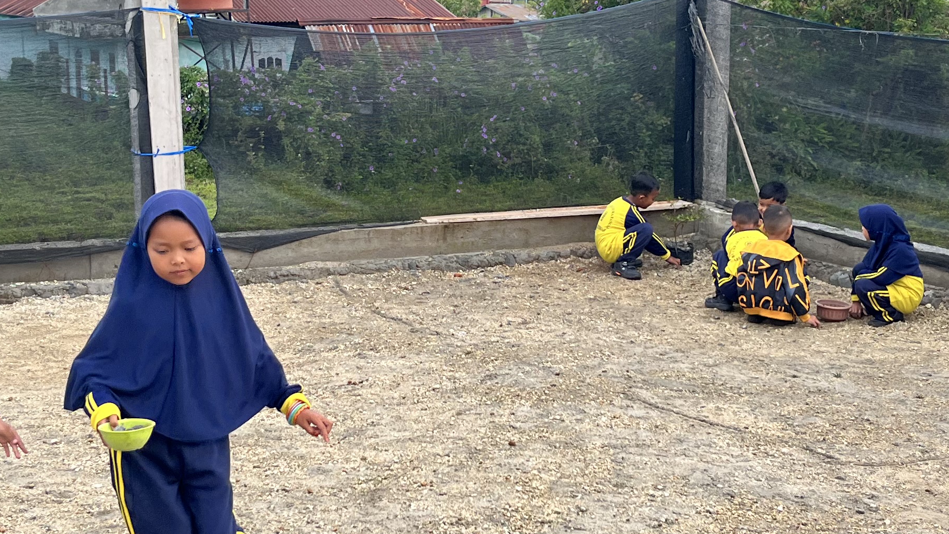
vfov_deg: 19.1
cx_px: 464
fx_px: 1585
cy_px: 252
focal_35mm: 63
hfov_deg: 33.3
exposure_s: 1/550
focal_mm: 5.1
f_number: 1.6
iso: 50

◆ ◆ ◆ ◆ ◆ ◆ ◆

» **Task to carry out**: Your copy should match the records above word for word, but without images.

» **Task response**:
vfov_deg: 19.1
cx_px: 464
fx_px: 1585
cy_px: 252
focal_35mm: 63
hfov_deg: 33.3
exposure_s: 1/550
focal_mm: 5.1
f_number: 1.6
iso: 50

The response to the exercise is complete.